A spirited, though awkwardly translated, reappraisal of a vital figure of the American and French Revolutions.
French historian and biographer Saint Bris attempts to correct the prevailing criticism of the Marquis de Lafayette (1757–1834) as naïve, in terms of his dealings with the republicans during the French Revolution and allowing himself to be manipulated by King Louis XVI. Instead, the author portrays Lafayette as an honorable man, despite his class entitlement, whose deeply committed sense of egalitarianism was even “more determined and fervent on the eve of his death than at the age of twenty.” In mostly palatable prose, Saint Bris traces the remarkable career of this “child of nature,” born in the crumbling chateau of Chavaniac in the Auvergne mountains, fatherless and raised mostly by his enlightened but impoverished grandmother and tutor.

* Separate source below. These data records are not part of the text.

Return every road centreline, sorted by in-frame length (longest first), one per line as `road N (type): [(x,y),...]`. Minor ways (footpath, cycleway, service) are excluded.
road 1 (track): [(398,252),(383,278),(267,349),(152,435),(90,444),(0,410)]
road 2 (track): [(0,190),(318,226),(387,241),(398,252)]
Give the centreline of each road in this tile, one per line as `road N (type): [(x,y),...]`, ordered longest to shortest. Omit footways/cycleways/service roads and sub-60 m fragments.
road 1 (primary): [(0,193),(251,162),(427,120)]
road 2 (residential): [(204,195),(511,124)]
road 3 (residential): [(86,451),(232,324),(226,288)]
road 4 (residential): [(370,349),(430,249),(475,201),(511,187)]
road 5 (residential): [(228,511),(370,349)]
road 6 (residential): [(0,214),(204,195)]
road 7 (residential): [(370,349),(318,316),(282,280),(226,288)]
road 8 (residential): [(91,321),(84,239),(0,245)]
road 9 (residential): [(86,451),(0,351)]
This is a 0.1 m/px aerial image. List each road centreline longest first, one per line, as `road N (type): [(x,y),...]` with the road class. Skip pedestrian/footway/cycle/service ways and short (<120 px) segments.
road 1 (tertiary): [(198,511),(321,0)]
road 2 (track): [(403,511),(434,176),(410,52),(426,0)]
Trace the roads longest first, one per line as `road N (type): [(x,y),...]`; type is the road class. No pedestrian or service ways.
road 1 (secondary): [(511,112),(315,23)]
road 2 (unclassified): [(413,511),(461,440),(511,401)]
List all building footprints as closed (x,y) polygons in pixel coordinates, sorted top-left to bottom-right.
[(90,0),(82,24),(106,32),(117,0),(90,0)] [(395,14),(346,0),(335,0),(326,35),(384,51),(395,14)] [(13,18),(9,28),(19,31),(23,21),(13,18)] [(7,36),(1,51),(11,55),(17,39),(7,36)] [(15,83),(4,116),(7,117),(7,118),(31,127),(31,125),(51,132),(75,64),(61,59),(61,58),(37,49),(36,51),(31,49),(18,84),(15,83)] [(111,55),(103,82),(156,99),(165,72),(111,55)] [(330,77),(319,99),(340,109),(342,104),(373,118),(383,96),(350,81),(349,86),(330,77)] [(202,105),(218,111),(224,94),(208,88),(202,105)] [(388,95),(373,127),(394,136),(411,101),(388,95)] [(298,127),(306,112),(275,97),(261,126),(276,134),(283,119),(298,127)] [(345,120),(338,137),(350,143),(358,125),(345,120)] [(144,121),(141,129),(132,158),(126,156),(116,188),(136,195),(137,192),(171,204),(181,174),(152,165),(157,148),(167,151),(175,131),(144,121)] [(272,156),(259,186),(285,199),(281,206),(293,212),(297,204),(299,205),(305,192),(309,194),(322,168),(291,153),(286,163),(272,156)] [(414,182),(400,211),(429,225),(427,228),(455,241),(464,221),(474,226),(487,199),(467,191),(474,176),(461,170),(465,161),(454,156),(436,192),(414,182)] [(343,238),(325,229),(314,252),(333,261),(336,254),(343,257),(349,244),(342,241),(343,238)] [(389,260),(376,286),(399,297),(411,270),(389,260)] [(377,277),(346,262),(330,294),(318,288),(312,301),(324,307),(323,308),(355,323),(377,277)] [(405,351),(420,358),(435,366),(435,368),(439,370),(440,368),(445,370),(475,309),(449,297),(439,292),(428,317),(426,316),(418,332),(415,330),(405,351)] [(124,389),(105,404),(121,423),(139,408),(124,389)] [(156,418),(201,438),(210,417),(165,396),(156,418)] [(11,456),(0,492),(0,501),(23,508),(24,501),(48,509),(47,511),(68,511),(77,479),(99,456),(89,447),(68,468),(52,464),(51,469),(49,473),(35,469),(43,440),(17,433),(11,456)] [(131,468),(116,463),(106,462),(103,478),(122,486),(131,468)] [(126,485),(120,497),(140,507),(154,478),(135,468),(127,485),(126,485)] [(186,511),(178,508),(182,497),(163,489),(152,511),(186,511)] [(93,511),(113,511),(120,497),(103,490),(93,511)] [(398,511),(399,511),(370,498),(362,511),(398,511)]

His mother and grandfather brought him to school in Paris, and upon their deaths he became a rich orphan at age 13. However, his training as a soldier molded him, and he leapt at the chance to become a hero by volunteering to help the American cause. Armed with a letter of recommendation by Benjamin Franklin, Lafayette ingratiated himself with George Washington. In France, however, it was a different story. Charged with the ideals of American democracy, Lafayette championed the rights of man while also helping the royal family to safety. He was duped by both sides, imprisoned and eventually released only with the help of the grateful Americans who adored him. The author valiantly pursues Lafayette’s later career securing Napoleon’s abdication and as an elected representative during the Restorations and July Revolution of 1830.
Despite uneven prose and an erratic structure, Saint Bris provides an enthusiastic portrayal of this “Hero of Two Worlds.”